GROUND-Eval (from the robot's perspective, tabletop):
Eval/
└── scene_<id>_<type>/ # 16 scenes (sf / po / ha × constellations)
├── images/ # RGB frames (1024 × 768)
├── object_images/ # Object reference crops, labeled by ID
├── person_images/ # Participant reference crops, labeled by ID
└── ground_truth.json # Event timeline, indexed by person ID then timestamp
ground_truth.json is indexed first by person ID (one top-level key per participant in the scene, two for 2P scenes) and then by timestamp, with a list of events per timestamp:
{
"<person_id>": {
"<timestamp>": [
{ "object": "object_2", "action": "grasp",
"robot_interaction": false, "on": "" }
]
}
}
Within each event, object and on reference the per-scene object identities provided in object_images/, action is one of the atomic actions listed above, and robot_interaction flags whether the robot is interacting with the acting person.
Citation
This dataset corresponds to "MERGE: Guided Vision-Language Models for Multi-Actor Event Reasoning and Grounding in Human–Robot Interaction," published at the IEEE International Conference on Robotics and Automation (ICRA) 2026.

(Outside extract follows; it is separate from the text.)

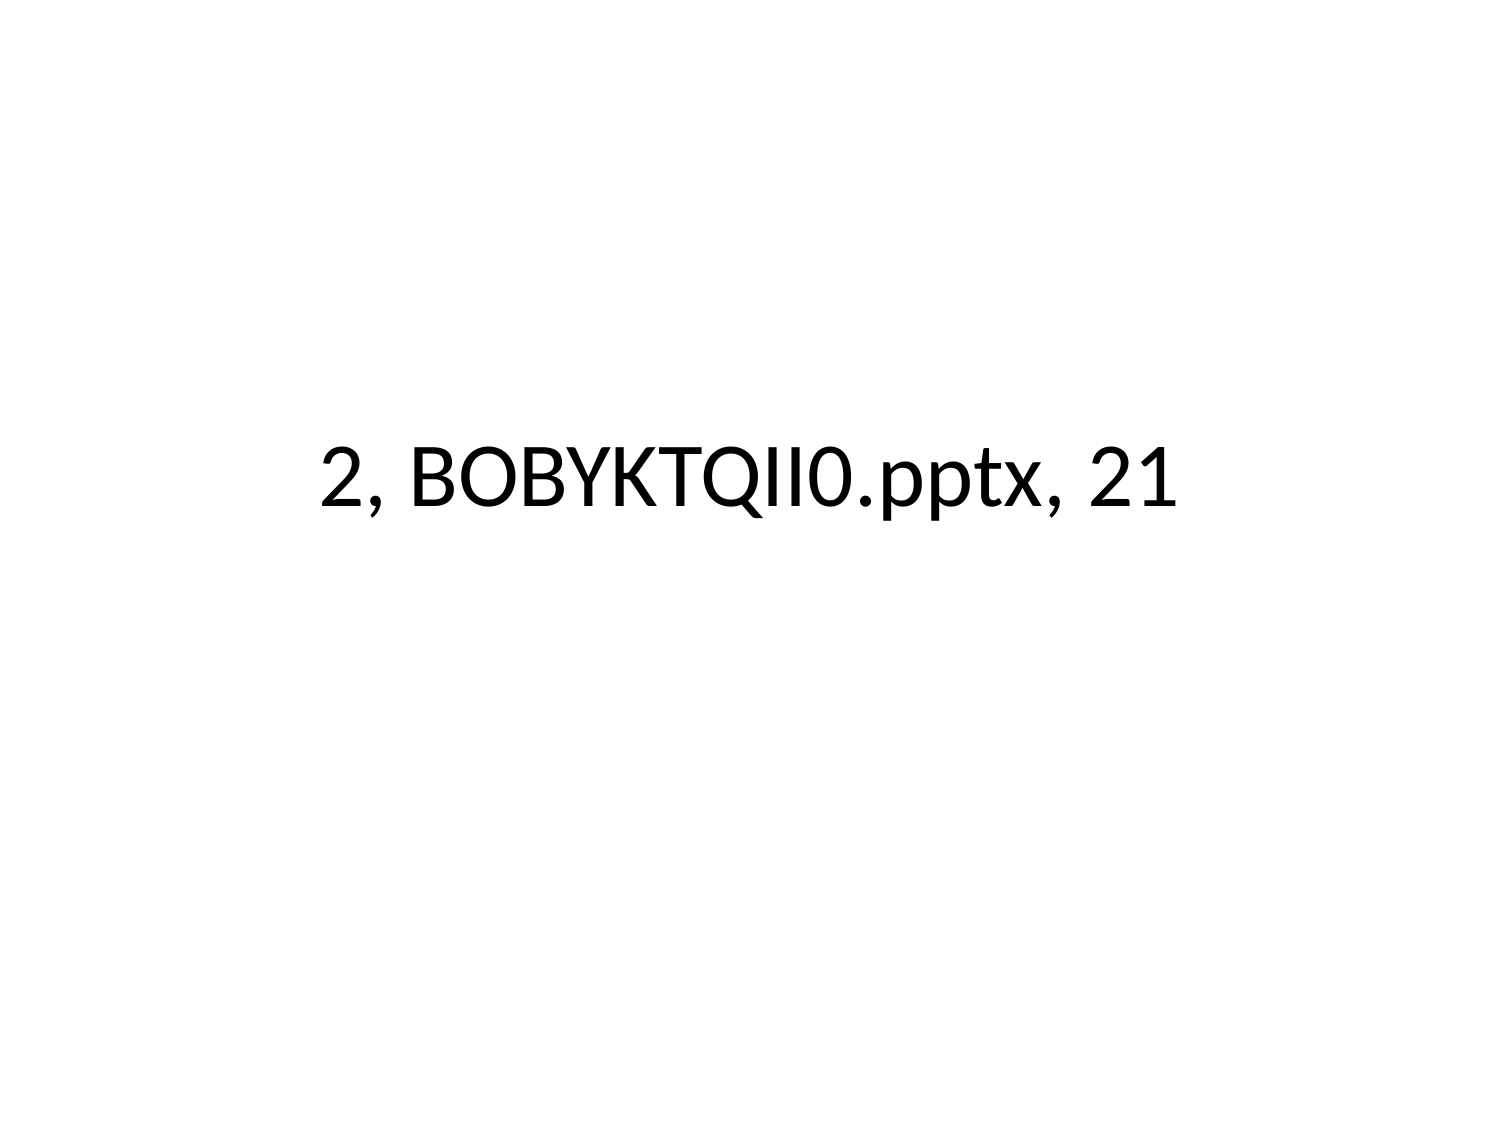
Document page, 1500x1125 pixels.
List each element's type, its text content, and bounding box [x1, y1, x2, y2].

@inproceedings{deigmoeller2026merge,
title = {MERGE: Guided Vision-Language Models for Multi-Actor Event Reasoning
and Grounding in Human--Robot Interaction},
author = {Deigmoeller, Joerg and Agarwal, Nakul and Hasler, Stephan and
Tanneberg, Daniel and Belardinelli, Anna and Ghoddoosian, Reza and
Wang, Chao and Ocker, Felix and Zhang, Fan and Dariush, Behzad and
Gienger, Michael},
booktitle = {IEEE International Conference on Robotics and Automation (ICRA)},
year = {2026}
}
Access & License
The dataset is available for non-commercial research purposes. Requesters must be affiliated with a university and use institutional email credentials. Submit requests via the official download form.